→ TEXTO CITADO:
==========

Introdução à segunda edição, por David Gordon

0
Tempo estimado de leitura: 8 minutos

O igualitarismo como uma revolta contra a natureza exibe uma unidade orgânica notável: o livro é muito mais do que a soma de suas partes. Os pontos levantados nos vários ensaios incluídos no livro se mesclam para formar uma visão de mundo consistente. Além disso, o sistema de pensamento apresentado nesses ensaios ilumina tanto a história quanto o mundo contemporâneo.

No ensaio inicial do livro, cujo título foi adotado para todo o livro, Murray Rothbard levanta um desafio básico para as escolas de economia e política que dominam a opinião atual.[1] Quase todo mundo assume que a igualdade é uma “coisa boa”: até mesmo os proponentes do livre mercado como Milton Friedman se junta a esse consenso. A disputa entre conservadores e radicais gira em torno dos termos de troca entre igualdade e eficiência.

Rothbard rejeita totalmente a suposição sobre a qual esse argumento se baseia. Por que presumir que a igualdade é desejável? Não é suficiente, ele afirma, defendê-la como uma mera preferência estética. Muito pelo contrário, os igualitaristas, como todos os outros, precisam justificar racionalmente seus mandatos éticos.

==========

(Uma sequência de itens)

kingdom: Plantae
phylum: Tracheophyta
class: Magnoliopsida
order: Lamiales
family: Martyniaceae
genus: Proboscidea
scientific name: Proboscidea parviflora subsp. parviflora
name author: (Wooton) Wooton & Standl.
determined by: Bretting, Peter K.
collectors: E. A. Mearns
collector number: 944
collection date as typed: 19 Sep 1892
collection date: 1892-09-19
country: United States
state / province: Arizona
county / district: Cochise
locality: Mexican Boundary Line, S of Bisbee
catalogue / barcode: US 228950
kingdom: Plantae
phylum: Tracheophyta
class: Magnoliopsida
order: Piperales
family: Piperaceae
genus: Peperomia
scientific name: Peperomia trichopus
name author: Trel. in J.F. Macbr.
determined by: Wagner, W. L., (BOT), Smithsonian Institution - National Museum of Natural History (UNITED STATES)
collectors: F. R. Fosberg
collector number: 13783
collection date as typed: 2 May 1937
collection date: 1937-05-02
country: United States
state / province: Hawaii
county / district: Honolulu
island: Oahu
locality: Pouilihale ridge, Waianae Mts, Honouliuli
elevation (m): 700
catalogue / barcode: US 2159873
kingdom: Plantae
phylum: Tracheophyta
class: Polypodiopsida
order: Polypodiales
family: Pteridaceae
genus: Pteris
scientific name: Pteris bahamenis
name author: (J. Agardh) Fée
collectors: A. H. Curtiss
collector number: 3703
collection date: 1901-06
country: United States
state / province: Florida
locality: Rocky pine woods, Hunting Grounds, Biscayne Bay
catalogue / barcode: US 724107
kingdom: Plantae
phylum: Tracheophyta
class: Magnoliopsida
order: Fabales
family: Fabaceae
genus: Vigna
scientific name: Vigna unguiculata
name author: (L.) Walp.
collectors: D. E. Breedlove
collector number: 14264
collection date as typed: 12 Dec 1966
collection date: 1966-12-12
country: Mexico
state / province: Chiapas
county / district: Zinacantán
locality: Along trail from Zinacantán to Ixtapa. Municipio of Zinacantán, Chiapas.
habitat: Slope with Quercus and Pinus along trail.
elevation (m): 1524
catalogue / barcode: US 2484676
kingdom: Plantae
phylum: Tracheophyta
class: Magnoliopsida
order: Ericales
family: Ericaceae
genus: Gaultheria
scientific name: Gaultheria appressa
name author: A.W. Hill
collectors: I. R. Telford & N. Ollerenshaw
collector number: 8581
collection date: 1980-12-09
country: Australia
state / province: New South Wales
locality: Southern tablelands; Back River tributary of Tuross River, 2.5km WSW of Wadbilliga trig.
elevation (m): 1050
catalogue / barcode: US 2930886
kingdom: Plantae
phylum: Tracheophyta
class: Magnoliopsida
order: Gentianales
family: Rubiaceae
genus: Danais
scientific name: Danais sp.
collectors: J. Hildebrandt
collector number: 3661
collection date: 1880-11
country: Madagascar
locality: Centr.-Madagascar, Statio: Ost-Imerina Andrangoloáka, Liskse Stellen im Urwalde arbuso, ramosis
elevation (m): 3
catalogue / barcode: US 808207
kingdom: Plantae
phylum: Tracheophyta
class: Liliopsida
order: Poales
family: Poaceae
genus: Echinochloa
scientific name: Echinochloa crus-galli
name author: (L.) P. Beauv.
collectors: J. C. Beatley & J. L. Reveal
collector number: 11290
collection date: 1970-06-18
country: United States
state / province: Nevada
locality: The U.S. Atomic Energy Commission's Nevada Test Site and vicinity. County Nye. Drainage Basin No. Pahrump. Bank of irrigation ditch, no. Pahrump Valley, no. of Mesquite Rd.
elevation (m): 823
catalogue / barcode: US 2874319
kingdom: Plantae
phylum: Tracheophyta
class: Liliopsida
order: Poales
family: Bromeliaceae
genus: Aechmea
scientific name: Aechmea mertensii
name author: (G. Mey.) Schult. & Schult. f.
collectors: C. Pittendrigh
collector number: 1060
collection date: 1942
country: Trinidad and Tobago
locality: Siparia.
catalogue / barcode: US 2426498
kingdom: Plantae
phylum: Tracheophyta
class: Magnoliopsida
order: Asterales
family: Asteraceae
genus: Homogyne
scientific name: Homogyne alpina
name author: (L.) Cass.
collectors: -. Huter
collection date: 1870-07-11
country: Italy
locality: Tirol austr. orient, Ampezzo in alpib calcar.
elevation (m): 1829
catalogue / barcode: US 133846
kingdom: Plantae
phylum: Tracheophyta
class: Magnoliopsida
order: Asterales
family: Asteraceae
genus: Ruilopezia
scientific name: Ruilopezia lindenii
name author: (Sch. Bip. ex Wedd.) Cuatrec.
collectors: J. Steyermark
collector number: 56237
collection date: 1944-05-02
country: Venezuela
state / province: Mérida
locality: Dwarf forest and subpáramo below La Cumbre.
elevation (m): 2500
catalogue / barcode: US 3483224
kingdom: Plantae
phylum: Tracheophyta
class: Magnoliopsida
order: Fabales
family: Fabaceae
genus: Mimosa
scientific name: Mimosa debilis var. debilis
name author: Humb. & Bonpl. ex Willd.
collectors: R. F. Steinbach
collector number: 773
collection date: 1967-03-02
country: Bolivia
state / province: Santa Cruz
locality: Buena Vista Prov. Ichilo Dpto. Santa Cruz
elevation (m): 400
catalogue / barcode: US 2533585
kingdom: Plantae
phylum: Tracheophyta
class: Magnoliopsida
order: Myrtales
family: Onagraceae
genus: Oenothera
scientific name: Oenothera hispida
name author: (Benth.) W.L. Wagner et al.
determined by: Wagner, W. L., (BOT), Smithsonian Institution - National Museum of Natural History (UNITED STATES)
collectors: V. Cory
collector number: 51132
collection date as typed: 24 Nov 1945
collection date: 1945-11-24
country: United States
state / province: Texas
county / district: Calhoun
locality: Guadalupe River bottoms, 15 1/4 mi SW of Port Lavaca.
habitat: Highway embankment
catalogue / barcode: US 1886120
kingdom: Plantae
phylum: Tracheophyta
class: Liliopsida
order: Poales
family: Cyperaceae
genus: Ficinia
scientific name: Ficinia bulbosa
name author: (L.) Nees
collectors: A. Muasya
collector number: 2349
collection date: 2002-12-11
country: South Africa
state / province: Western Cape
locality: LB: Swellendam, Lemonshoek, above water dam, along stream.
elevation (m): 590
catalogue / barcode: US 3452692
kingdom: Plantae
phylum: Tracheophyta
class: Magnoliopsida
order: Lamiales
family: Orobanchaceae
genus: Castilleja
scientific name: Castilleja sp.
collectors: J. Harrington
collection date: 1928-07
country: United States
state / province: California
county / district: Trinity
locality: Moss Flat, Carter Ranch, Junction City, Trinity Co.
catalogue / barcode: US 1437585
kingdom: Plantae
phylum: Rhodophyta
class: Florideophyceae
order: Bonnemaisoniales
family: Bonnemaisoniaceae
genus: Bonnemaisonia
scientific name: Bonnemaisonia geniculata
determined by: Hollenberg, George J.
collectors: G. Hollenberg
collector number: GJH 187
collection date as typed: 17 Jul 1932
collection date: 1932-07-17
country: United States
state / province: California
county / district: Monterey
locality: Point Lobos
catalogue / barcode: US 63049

==========

→ TRABALHO PEDIDO:
Prossiga a introdução sobre o igualitarismo de Rothbard a partir da última frase apresentada, escrevendo o trecho que vem em seguida.

→ RESPOSTA ESCRITA:
Mas isso imediatamente levanta uma questão mais profunda. Como as premissas éticas podem ser justificadas? Como vamos além dos simples apelos à intuição moral? Nosso autor responde que a ética correta deve estar de acordo com a natureza humana.

Quando o igualitarismo é medido por esse critério de senso comum, os resultados são devastadores. Em todos os lugares da natureza, encontramos desigualdade. As tentativas de refazer os seres humanos para que todos se encaixem no mesmo molde conduzem inevitavelmente à tirania. “O grande fato da diferença e variabilidade individual (ou seja, desigualdade) é evidente no longo registro da experiência humana; daí o reconhecimento geral da natureza anti-humana de um mundo de uniformidade coagida” (p. 9).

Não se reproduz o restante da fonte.